One of the most infuriating moments that I ever experienced took place about 25 years ago in the bar of an Italian restaurant on “The Hill” in St. Louis.
We were in town visiting our good friends, Mary and Gus Buttice (a faithful blog reader), and talking with some of their friends while waiting for a table. A fellow in his 20s — an upbeat, lippy sort — was recounting that he had been living in Kansas City for a while but was delighted to have moved back to St. Louis recently. Kansas City didn’t hold a candle to St. Louis, he said. Then, he gestured at me and said, “Ask him; he knows.”
Flustered and on foreign soil, I didn’t know what to say or whether to say anything, so I kept my mouth shut. Inside, I fumed.
That was when St. Louis still led Kansas City (according to the 1980 Census) by about 5,000 residents — 453,000 to 448,000.
The worm turned in 1990, though, when Kansas City passed St. Louis (well, took the lead by losing far fewer people than St. Louis in the 1980s), and the margin has widened considerably since.

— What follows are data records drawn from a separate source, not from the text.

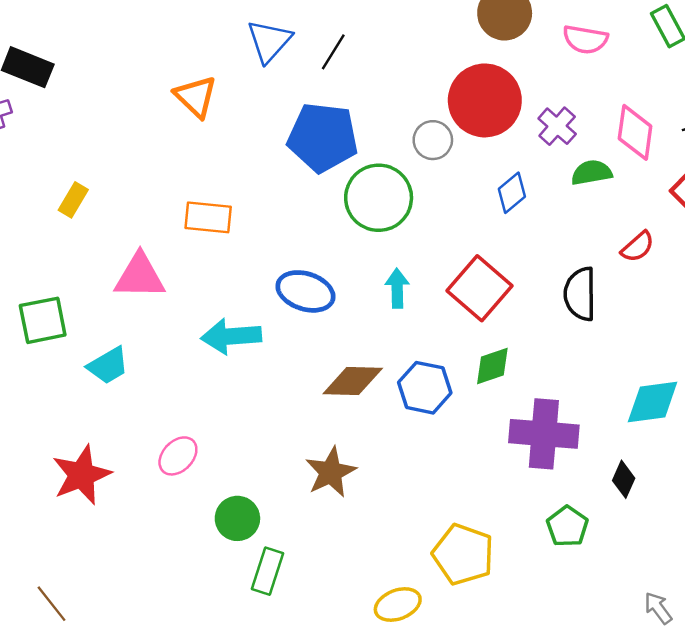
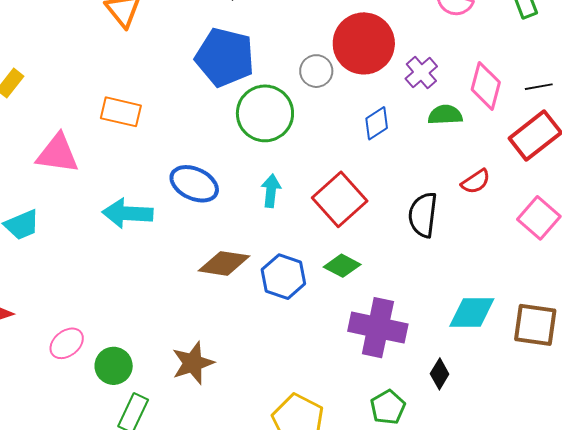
green diamond: (492, 366) -> (342, 266), turned 39
pink ellipse: (178, 456) -> (67, 343), moved
brown star: (331, 472) -> (193, 363), moved

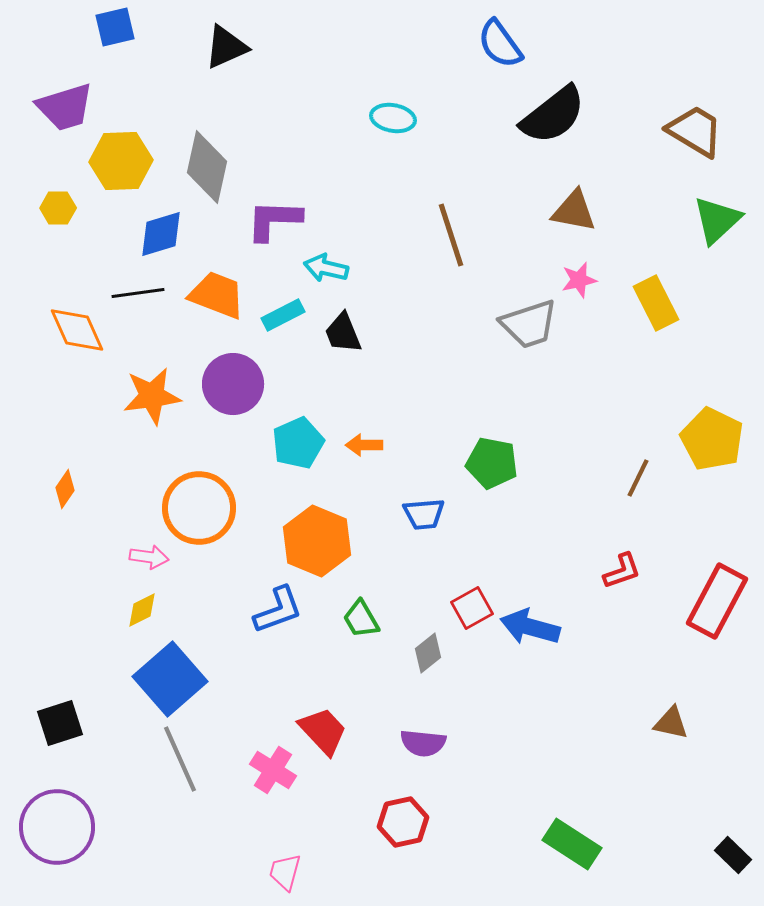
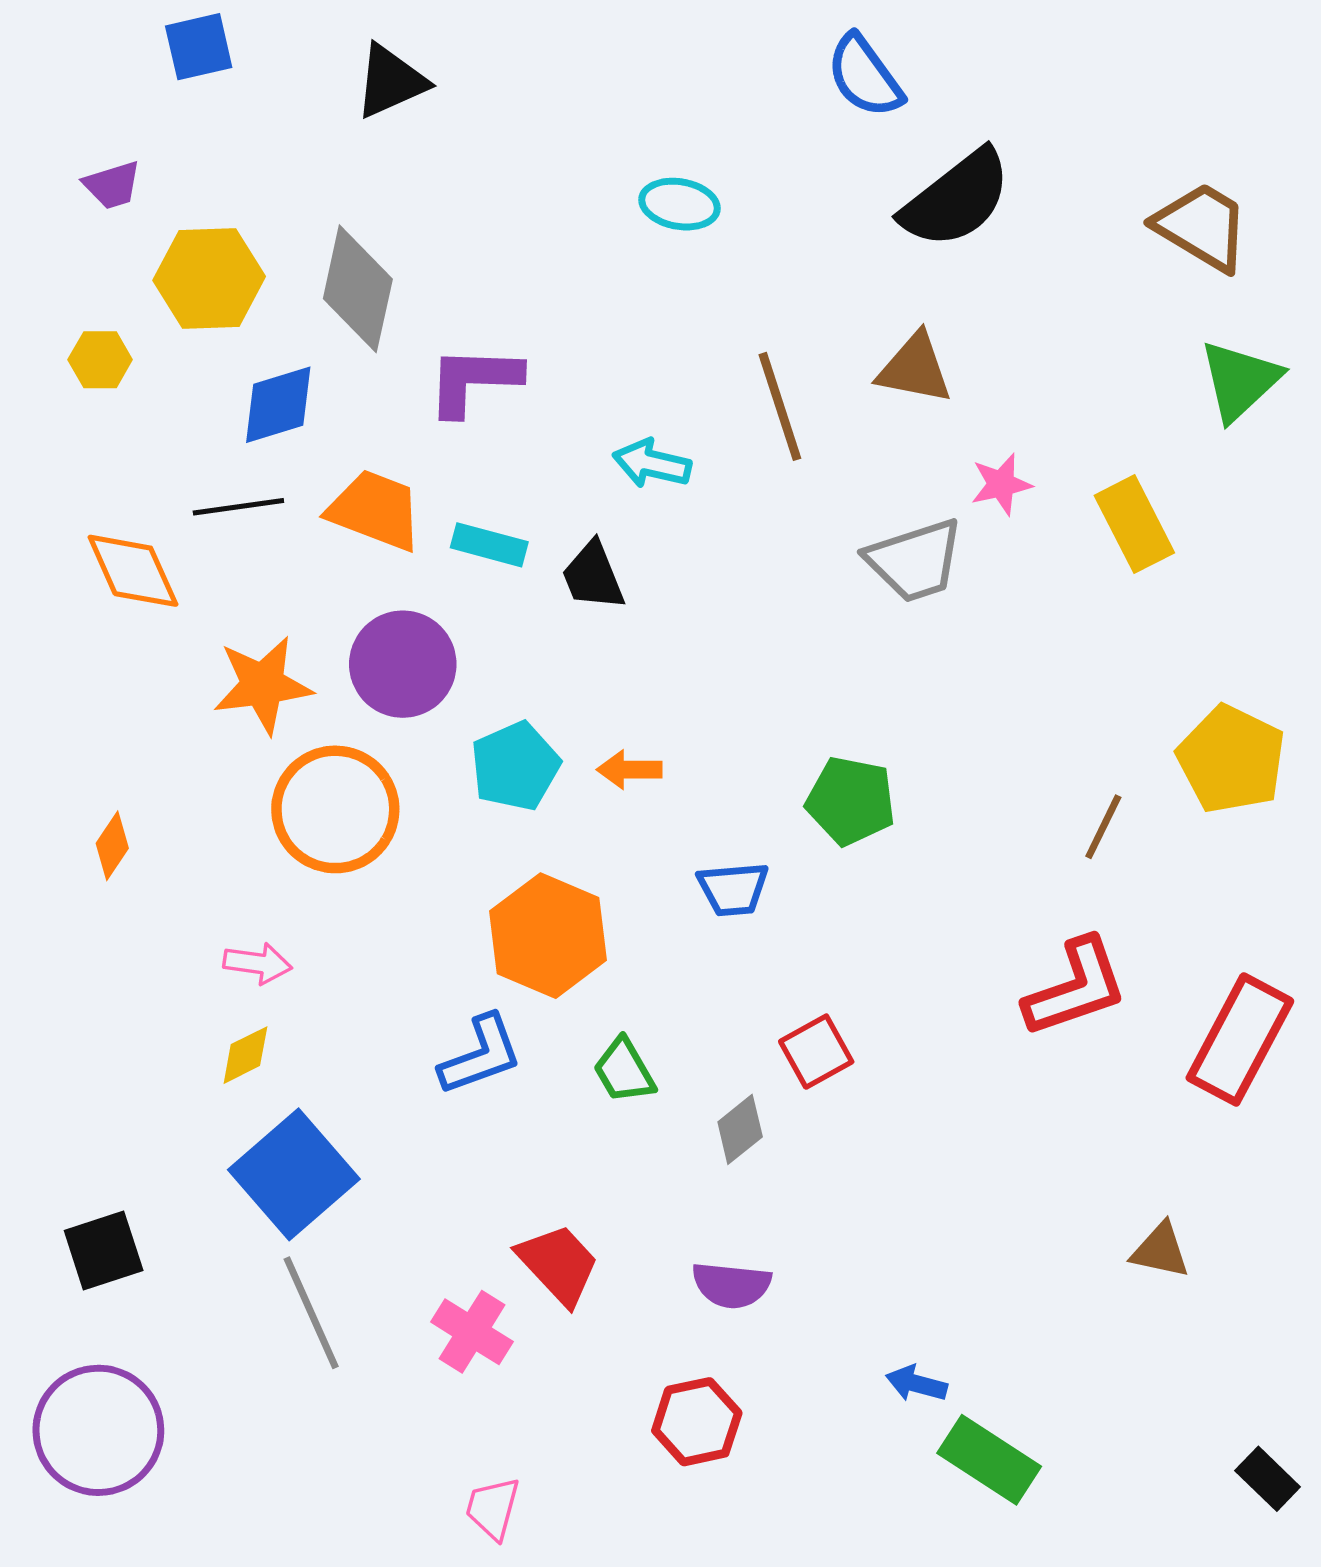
purple trapezoid: (65, 107) -> (112, 185), size x0.6
brown triangle: (574, 211) -> (915, 368), moved
cyan arrow: (326, 268) -> (652, 464), moved
cyan rectangle: (283, 315) -> (489, 545), turned 42
orange circle: (199, 508) -> (335, 809), moved
red L-shape: (622, 571) -> (1076, 988), size x1.6
blue arrow: (530, 627) -> (916, 1384), moved, size x0.6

According to Census Bureau figures released last week, Kansas City gained 18,000 residents between 2000 and 2009 for a population of nearly 460,000. St. Louis’ population, meanwhile, fell 8.3 percent, to about 319,000. Perhaps even more startling, the population in St. Louis County, where St. Louis City residents have been fleeing for decades, also fell — by 1.7 percent, to less than a million people.
The Census story caused barely a ripple in Kansas City, but from my reading of articles in The New York Times and the St. Louis Post-Dispatch, the story had people in St. Louis grabbing the left sides of their chests.
St. Louis Mayor Francis Slay said: “This is absolutely bad news. We had thought, given many of the other positive trends, that 50 years of population losses had finally reversed direction. Instead, by the measure of Census to Census, they continue…Combined with the news from St. Louis County, I believe that this will require an urgent and thorough rethinking of how we do almost everything.
“If this doesn’t jump-start regional thinking, nothing will.”
When I told my wife Patty about the St. Louis population figures, she paused for a moment and said, “That could happen to us, if we don’t fix the schools.”
I think she’s right. Unlike St. Louis, which is hemmed in on all sides, we have a Northland, where there is plenty of elbow room for growth. I couldn’t come up with specific figures, but I feel sure that the losses have continued south of the river, due mainly to people moving to the Kansas side for better schools.
We can’t count on the Northland to offset south-of-the-river losses forever. At some point, the Northland will cap out. What will south of the river look like at that point? I almost hate to think about it.
So, the stakes are as high as the hopes in this situation with hard-charging Superintendent John Covington and the “new and improved” Kansas City school board, headed by the young, dynamic and seemingly driven Airick Leonard West.
More specifically, regardless of what happens at a majority of the schools, if Covington and the board can’t put a stop to the fights and fires at Southwest High School, many of the young families banking on better days ahead (and trying to tough it out until it gets to that point), will bail.
Southwest is the crab that will not release its grip on the image of Kansas City schools.
Frankly, I don’t care for Kansas; its residents freeload off Kansas City but don’t want to pay its earnings tax, which fuels the core, which makes this a great area.
There are things I like about St. Louis, but I would never trade it for Kansas City. I wonder if that guy I talked to in the bar that night so many years ago would make such a harsh comparison to Kansas City now? Probably not.
I’m really glad and proud to call myself a Kansas Citian. But I’m worried.